View Single Post
Old 10-17-2011, 10:34 AM   #165
Underboning OP
Studly Adventurer
 
Underboning's Avatar
 
Joined: Jul 2007
Location: Back in PDX again!
Oddometer: 704
10/12 Ride to Harare

Since we'd already spent more time in Bulawayo than anyone really should, we were anxious to get on the road early today. Re and I had initially planned to go to Great Zimbabwe, an archaeological site near Masvingo, but decided instead, to make a beeline for Malawi and, hopefully, for greener pastures. The shortest route to Malawi took us through Harare, so that was our goal for the day. The ride to Harare looked like it would be around 300 miles, so we wanted to be on the road by 8:00 am.

Around 7:30, I walked out to check on the bikes and soon found that Re's rear tire was flat. This was the tube that was wrinkled and had already been patched once. When I installed the new rear tires in Vic Falls, I opted to reuse the old tubes. Since the easiest way to remove the rear tire is with two people, I went in search of Re. I found her getting out of the shower and while she greeted me wearing nothing but a smile, it soon disappeared. So much for our early start. Out to the parking lot, off with the wheel and tire, and I soon discovered another hole where one of the wrinkles had been. I pulled out one of our new tubes and we very carefully (no wrinkles this time!) installed it. Since the tools were out and we were dirty, we decided it would be a good time to adjust both chains and check some fasteners. Back to the showers to get cleaned up.

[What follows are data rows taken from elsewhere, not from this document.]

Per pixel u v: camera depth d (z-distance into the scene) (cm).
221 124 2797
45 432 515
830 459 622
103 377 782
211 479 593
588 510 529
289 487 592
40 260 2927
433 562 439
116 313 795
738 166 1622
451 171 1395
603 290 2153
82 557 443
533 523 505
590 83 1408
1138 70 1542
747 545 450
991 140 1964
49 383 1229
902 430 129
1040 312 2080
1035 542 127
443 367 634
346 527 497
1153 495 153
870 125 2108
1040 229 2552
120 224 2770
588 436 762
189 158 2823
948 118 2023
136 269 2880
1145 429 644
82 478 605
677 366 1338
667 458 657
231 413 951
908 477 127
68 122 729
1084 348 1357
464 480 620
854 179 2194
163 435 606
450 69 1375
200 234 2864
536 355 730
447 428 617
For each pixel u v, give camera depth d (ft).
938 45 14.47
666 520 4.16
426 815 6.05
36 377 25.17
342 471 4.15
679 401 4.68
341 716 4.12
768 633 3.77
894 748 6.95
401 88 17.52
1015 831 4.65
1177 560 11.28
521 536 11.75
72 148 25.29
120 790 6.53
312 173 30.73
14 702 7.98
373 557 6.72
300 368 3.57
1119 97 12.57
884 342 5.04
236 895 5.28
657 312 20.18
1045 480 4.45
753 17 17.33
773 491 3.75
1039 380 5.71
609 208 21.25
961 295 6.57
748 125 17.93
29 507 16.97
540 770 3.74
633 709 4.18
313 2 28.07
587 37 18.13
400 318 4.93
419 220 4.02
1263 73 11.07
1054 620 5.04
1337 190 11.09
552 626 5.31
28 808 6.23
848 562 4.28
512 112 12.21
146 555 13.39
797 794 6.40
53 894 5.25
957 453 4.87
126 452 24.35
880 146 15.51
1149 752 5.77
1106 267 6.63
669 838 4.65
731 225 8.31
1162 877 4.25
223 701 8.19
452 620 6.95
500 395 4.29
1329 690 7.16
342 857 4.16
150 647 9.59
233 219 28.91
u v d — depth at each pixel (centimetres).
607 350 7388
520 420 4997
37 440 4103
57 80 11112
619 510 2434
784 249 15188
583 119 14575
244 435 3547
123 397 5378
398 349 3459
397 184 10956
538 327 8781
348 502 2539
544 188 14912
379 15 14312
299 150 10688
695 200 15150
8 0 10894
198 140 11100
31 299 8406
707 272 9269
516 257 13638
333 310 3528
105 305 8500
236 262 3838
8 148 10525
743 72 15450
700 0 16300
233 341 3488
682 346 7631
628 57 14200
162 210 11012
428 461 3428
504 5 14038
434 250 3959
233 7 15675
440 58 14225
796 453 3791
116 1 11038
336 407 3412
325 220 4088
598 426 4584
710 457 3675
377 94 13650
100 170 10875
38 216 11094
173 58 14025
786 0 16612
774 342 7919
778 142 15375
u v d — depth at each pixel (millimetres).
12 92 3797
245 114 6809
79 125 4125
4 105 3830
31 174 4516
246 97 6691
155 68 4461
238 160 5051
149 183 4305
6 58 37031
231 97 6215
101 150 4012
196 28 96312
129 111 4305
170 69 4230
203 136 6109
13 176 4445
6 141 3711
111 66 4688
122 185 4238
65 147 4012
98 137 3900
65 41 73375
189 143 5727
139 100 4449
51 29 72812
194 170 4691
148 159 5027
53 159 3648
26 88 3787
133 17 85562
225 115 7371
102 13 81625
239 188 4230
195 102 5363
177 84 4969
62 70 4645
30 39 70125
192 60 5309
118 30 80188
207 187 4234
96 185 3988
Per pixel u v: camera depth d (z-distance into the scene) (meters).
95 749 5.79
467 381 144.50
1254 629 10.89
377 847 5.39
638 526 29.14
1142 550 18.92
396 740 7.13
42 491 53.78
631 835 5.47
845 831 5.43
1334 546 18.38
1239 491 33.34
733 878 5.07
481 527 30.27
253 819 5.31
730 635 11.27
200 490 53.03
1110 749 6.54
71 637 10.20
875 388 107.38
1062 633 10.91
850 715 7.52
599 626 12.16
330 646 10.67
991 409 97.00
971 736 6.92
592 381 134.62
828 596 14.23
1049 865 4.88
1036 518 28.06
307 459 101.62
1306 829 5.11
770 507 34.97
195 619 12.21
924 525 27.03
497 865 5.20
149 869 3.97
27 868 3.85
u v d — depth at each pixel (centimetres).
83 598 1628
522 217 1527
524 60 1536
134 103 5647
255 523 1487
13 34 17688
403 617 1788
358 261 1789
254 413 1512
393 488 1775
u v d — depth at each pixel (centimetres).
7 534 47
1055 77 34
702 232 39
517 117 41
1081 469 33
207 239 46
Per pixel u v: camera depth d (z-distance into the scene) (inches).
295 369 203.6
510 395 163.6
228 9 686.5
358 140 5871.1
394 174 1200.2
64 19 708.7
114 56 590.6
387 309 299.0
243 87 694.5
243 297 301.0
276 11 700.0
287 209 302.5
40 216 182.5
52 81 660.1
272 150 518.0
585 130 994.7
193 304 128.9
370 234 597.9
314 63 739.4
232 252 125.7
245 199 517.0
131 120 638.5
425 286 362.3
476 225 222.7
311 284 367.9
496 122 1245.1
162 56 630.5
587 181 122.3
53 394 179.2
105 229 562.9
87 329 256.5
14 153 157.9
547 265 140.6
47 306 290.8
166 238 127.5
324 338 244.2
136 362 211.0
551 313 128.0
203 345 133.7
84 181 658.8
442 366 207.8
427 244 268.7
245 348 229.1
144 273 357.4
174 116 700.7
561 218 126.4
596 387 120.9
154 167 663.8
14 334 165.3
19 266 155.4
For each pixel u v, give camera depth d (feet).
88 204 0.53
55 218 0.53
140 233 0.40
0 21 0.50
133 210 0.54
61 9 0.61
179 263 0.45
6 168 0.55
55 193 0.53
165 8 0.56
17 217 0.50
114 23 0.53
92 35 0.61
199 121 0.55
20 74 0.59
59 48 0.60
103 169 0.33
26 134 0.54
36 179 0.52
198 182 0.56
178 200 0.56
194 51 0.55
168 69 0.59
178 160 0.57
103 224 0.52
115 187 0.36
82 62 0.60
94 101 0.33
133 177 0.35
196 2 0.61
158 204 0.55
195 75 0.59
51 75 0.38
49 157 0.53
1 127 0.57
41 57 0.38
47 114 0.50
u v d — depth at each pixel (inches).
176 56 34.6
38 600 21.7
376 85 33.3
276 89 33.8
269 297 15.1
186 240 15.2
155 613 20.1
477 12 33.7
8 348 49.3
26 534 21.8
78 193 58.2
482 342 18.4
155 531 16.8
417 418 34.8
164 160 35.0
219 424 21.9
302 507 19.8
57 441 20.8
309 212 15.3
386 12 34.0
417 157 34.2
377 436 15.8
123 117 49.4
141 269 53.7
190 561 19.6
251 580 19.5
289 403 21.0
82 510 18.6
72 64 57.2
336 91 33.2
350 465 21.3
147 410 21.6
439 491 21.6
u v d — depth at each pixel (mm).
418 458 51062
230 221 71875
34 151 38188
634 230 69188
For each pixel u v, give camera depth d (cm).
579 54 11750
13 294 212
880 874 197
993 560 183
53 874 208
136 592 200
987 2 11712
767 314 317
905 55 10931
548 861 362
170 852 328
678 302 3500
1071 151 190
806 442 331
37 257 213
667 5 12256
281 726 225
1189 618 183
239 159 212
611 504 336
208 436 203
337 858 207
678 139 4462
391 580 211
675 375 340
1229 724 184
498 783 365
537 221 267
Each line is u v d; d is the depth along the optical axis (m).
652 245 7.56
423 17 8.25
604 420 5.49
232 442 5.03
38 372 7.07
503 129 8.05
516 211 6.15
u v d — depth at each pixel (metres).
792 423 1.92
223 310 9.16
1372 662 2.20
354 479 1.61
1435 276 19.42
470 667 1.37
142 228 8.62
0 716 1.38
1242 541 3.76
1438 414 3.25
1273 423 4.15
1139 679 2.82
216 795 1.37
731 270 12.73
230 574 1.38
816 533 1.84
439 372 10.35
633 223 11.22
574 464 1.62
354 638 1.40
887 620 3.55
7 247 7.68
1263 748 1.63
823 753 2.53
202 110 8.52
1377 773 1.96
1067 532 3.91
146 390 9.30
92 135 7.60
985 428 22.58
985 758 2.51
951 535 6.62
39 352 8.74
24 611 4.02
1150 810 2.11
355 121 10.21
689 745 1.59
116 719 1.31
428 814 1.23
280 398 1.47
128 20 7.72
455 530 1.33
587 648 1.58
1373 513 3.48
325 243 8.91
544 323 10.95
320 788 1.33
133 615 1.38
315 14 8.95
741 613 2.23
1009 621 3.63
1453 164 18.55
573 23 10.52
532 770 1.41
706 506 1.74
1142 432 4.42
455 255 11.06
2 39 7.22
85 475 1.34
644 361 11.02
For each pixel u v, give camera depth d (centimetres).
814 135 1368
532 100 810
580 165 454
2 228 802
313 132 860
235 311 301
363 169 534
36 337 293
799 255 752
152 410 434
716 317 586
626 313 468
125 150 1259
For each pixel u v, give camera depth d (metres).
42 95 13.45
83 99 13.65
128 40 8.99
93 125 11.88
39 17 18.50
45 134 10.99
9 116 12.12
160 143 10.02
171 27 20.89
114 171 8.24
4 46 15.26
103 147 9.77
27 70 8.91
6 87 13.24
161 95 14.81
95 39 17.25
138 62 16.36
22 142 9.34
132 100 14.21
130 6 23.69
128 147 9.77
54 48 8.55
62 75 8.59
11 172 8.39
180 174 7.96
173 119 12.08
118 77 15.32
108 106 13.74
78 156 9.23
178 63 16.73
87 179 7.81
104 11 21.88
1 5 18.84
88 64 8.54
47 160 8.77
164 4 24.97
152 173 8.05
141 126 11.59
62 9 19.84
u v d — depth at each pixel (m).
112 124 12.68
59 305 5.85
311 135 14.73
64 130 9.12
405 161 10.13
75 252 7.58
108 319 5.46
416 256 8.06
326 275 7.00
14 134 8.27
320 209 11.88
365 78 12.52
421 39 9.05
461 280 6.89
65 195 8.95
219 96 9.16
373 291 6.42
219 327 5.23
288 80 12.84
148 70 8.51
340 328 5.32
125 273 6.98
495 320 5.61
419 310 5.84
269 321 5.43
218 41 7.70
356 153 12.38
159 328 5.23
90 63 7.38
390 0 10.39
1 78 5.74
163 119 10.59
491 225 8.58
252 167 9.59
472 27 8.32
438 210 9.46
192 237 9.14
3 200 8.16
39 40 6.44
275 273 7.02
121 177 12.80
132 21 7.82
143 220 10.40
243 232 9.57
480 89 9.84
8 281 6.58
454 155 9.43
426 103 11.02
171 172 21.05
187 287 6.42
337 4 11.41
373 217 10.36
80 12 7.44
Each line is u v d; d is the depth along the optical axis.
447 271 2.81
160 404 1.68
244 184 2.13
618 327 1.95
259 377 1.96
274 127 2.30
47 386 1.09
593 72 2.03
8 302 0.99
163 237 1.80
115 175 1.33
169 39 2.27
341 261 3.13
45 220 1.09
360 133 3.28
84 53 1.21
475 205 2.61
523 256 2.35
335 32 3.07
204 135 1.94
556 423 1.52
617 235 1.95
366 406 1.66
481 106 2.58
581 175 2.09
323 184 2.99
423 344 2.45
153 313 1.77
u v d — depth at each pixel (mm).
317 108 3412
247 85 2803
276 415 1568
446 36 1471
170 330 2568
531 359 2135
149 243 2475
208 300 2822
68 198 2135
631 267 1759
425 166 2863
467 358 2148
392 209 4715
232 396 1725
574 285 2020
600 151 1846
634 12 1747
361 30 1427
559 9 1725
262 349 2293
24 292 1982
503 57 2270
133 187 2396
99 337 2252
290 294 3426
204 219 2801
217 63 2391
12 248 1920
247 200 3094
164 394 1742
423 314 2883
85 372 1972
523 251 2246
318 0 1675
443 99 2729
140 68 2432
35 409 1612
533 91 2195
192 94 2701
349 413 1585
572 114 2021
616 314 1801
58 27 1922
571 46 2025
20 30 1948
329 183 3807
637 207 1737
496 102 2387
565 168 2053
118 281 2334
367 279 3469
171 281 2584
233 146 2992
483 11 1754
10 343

We finally hit the road around 9:00 am and settles in for another long, boring, dry, dusty ride. While we did encounter some headwind today, at least it was a comfortable temperature all day. One feature of Zimbabwe is the large number of police checkpoints and frequent tollbooths. One good thing about being on a motorbike in Zimbabwe is that you pay no tolls. Another good thing is that the police don't seem to bother you. So by the end of the day, we copied the locals and blew through the tollbooths and checkpoints. Shortly after midday we reached the town of Gweru and stopped for fuel and groceries. While Re was in the grocery store, I sat and waited with the bikes. I enjoy people watching and was interested to note that we were apparently the only white faces in town. Zimbabwe is different from the rest of Africa in this respect, as usually, there are at least tourists in town. While I was watching people do what they do, a man came up and introduced himself. He had noted our American license plates, knew of Oregon, and we had a nice chat for about 5 minutes. He was interested in how Zimbabwe compared to the rest of Africa and to the US.

For the rest of the ride to Harare, fuel availability was spotty, and again, the bikes seemed to hesitate at partial throttle but were fine WFO. We neared the outskirts of Harare around 5:00 pm, and once again, the landscape changed from dry and dusty to green and interesting. We rode through a section of large, granite boulders, some of them balanced precariously on top of each other, and then encountered Harare rush hour. Harare seems to be powered by crazy shared minibus taxis that, without rhyme, reason, or signaling, pull off the shoulder of the road. Dodging taxis the entire way, we made it into the center of Harare and again found very few road signs. Navigating from the tiny Lonely Planet map wasn't working out well for us as I was sure we passed our turn. Sitting at a light, I noticed the occupants of the vehicle to our right looking at our bikes and talking to each other and then saw the police chaplain sticker on their door. I motioned for them to roll down the window and asked for directions. They were able to direct us to the right neighborhood, but we cruised around for more than 20 minutes but could not find our destination. Sun nearly down, we pulled into the parking lot of the local grocery store, thinking that we would ask for directions. On a whim, I typed the address of the guesthouse into my GPS and it told me we were 0.4 miles away. We followed the directions to the gate. Originally, I wasn't going to bring a GPS on this trip and was going to rely on paper maps. I can't count the number of times I've been glad I changed my mind. We beeped the horn at the front gate and waited to be disappointed once again. The guard unlocked the gate and we rode into what must be the nicest guesthouse in Zimbabwe. And, they had a room! And internet! And a clean pool! And a lovely restaurant serving good, cheap food! We unloaded the bikes, schlepped our stuff to the room, and ordered a delicious dinner. We spent the rest of the evening relaxing and chatting with other travelers.

302 miles in about 8 hours. Bikes were hesitating - maybe altitude, maybe fuel.